Speech to Text technology | Voxsigma software

We are developing speech processing technologies such as core multilingual unlimited vocabulary speech recognizers for automatic speech transcription, audio indexing, and speech-text alignment.

The VoxSigma software suite provides audio segmentation and partitioning, speaker identification, language recognition, and large vocabulary speech recognition capabilities in many languages.
VoxSigma has been designed for professional users needing to process large quantities of audio and video documents such as broadcast data or call-center communications, either in batch mode or in real-time.

VoxSigma™ Software Suite

The Vocapia Research VoxSigma software suite for Linux offers state of the art performance for broadcast data and conversational data in many languages. The VoxSigma API includes Unix/Linux commands, C and C++ libraries, REST API, import XML and export in XML or JSON formats. The VoxSigma software is available both via licensing and via our web service.
In addition the Vocapia Scribe3 GUI offer a convenient way to upload, process and post-edit audio and video documents.

[Voxsigma request form]

Audio partitionning and speaker diarization

The first step in the VoxSigma processing chain is audio partitionning which includes the separation between speech and non-speech audio (such as noise or music) and speaker diarization. Speaker diarization, also called speaker segmentation and clustering, is the process of partitioning an input audio stream into homogeneous segments according to speaker identity.

Spoken language identification

Spoken language identification (LID) is the process of recognizing the language spoken in an audio document (broadcast audio, podcast, or telephone). The standard VoxSigma language identification component can recognize one of 100 languages. By default, it is assumed that each document contains only one language. However, this can be adjusted by specifying the maximum number of languages and optionally providing a limited list of possible languages. The LID module includes a customization tool that allows users to tailor the models to their specific data, such as adding a missing language or dialect.

Speech Transcription

Speech transcription (also called speech-to-text, or STT) is the process of recognizing the words spoken in an audio document, while also providing a timecode, duration, and confidence score for each identified word. The speech transcription module can handle various audio types, including multilingual and dual-channel audio. It supports an unlimited vocabulary for multiple languages, including Arabic, Cantonese, Czech, Dutch, English, Finnish, French, German, Greek, Hebrew, Hindi, Hungarian, Italian, Latvian, Lithuanian, Mandarin, Pashto, Persian, Polish, Portuguese, Romanian, Russian, Spanish, Swahili, Swedish, Turkish and Urdu. The STT module includes a customization tool that allows users to tailor the models to their specific data or task.

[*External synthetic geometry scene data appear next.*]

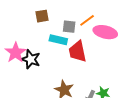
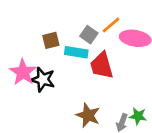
brown square: (42, 16) -> (51, 40), moved
gray square: (69, 27) -> (89, 35), turned 32

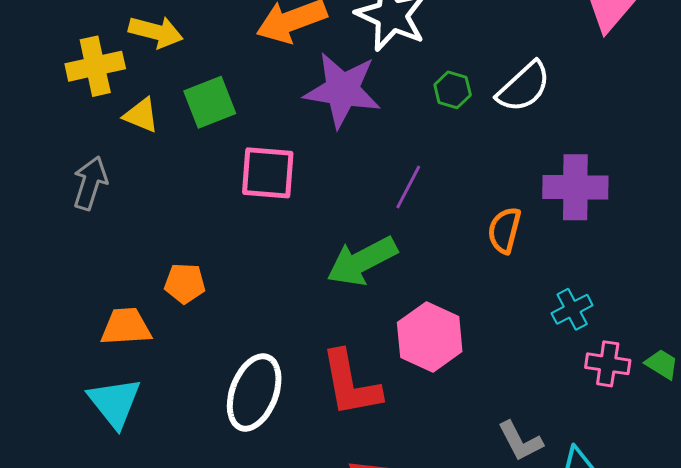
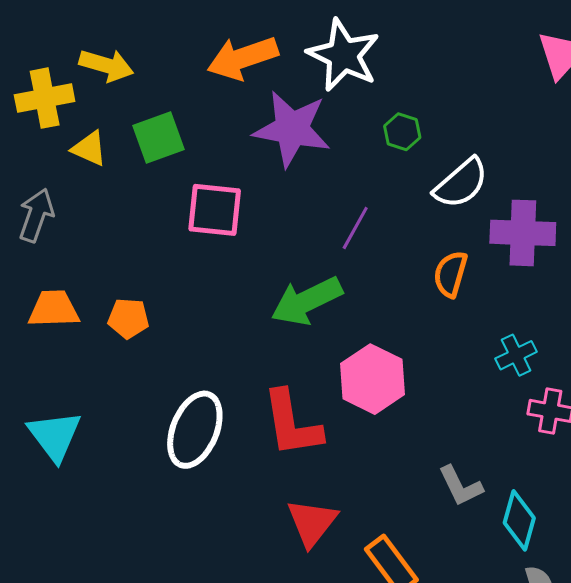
white semicircle: (524, 87) -> (461, 183), moved
orange trapezoid: (126, 327) -> (54, 309), moved

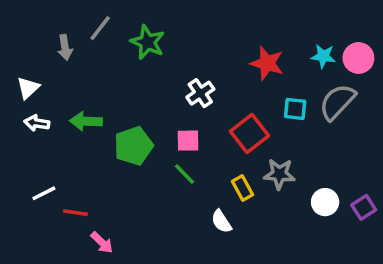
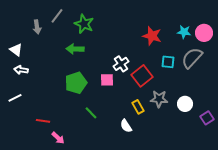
white triangle: (28, 88) -> (16, 50), turned -40
white cross: (200, 93) -> (121, 64), moved
green arrow: (86, 121) -> (75, 49), moved
green line: (184, 174) -> (91, 113), moved
white line: (44, 193) -> (15, 98), moved
white circle: (325, 202) -> (185, 104), moved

Keyword spotting and audio Indexing

Large vocabulary continuous speech recognition is a key technology that can be used to enable content-based information access in audio and video documents. Most of the linguistic information is encoded in the audio channel of audiovisual data, which once transcribed can be accessed using text-based tools. Via language identification, speech recognition, and speaker recognition, spoken document retrieval can support random access using specific criteria to relevant portions of audio documents, reducing the time needed to identify recordings in large audio/video databases. Some applications are data mining, news-on-demand, media-monitoring, and telephone speech analytics.

Speech-Text Alignment

Speech-text alignment is the process of synchronizing a speech signal with a speech transcript or closely related text, providing time codes for words and sentences. The alignment process assigns timecodes to each word and each punctuation mark in the audio transcript and provides confidence scores to identify areas where the alignment may not be perfect in particular when the provided transcript differs from what has really been said. There are many uses of this technology, including audio books, language learning, and video subtitling.

Translation

Vocapia Research also provides automatic translation technologies capable of processing both speech and text inputs. Combined with our speech recognition modules, these tools allow users to automatically transcribe and translate multilingual audio content with high accuracy. Whether translating a conversation, a broadcast segment, or written documents, the system ensures reliable results by leveraging advanced language models. This feature is particularly suited for applications such as international media monitoring or cross-lingual content analysis.

Summarization

In addition to transcription and translation, Vocapia Research offers automatic summarization technologies that can generate concise and coherent summaries and titles from either audio or text sources. By combining speech recognition, natural language processing, and semantic analysis, this module extracts the essential information from long documents, meetings, or interviews, allowing users to save time and focus on key insights. This functionality is ideal for news aggregation, corporate intelligence, and large-scale information indexing.